- **Work order**: Omitting the pictures, print every line below exactly as it stands.

[Data records]
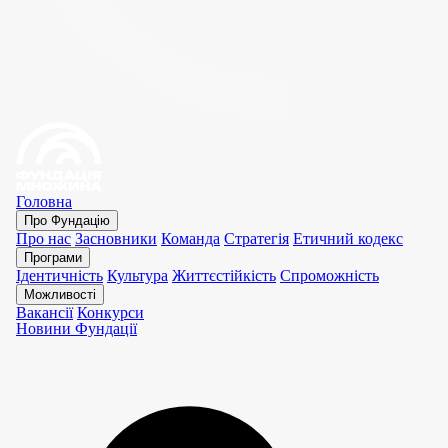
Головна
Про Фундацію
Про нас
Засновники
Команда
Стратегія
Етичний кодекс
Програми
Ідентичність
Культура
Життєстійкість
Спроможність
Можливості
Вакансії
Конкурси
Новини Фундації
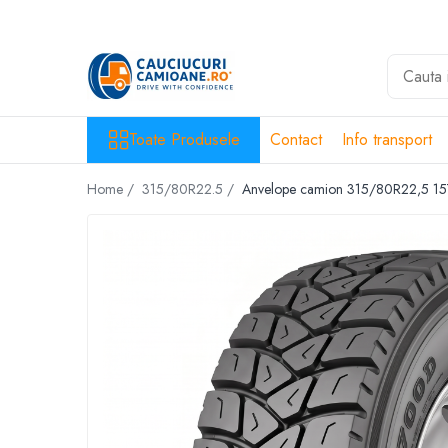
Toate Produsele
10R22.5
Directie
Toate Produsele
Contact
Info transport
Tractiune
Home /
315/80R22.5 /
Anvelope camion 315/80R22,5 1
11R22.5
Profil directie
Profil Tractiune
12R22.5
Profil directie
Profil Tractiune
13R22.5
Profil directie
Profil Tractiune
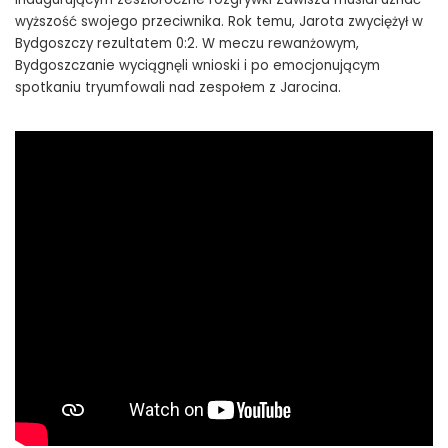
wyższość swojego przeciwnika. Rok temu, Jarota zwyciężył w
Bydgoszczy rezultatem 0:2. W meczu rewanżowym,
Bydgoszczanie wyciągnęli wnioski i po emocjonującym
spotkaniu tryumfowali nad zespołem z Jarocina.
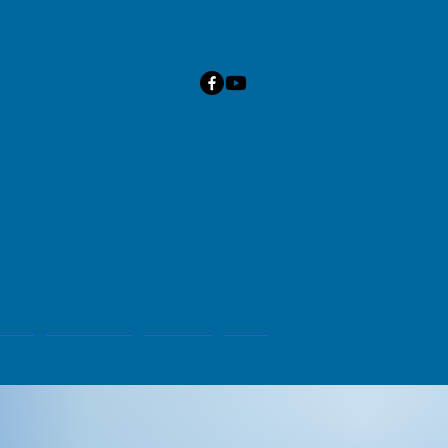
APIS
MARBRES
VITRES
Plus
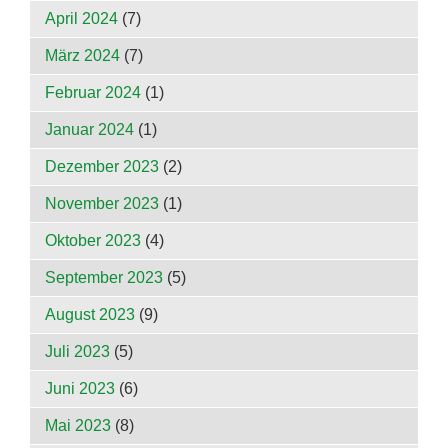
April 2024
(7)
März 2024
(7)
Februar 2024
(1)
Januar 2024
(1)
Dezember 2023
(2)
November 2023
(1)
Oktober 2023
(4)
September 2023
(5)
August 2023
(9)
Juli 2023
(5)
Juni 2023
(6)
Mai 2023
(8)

- **Final answer**:
Головна
Про Фундацію
Про нас
Засновники
Команда
Стратегія
Етичний кодекс
Програми
Ідентичність
Культура
Життєстійкість
Спроможність
Можливості
Вакансії
Конкурси
Новини Фундації
Toate Produsele
10R22.5
Directie
Toate Produsele
Contact
Info transport
Tractiune
Home /
315/80R22.5 /
Anvelope camion 315/80R22,5 1
11R22.5
Profil directie
Profil Tractiune
12R22.5
Profil directie
Profil Tractiune
13R22.5
Profil directie
Profil Tractiune
wyższość swojego przeciwnika. Rok temu, Jarota zwyciężył w
Bydgoszczy rezultatem 0:2. W meczu rewanżowym,
Bydgoszczanie wyciągnęli wnioski i po emocjonującym
spotkaniu tryumfowali nad zespołem z Jarocina.
APIS
MARBRES
VITRES
Plus
April 2024
(7)
März 2024
(7)
Februar 2024
(1)
Januar 2024
(1)
Dezember 2023
(2)
November 2023
(1)
Oktober 2023
(4)
September 2023
(5)
August 2023
(9)
Juli 2023
(5)
Juni 2023
(6)
Mai 2023
(8)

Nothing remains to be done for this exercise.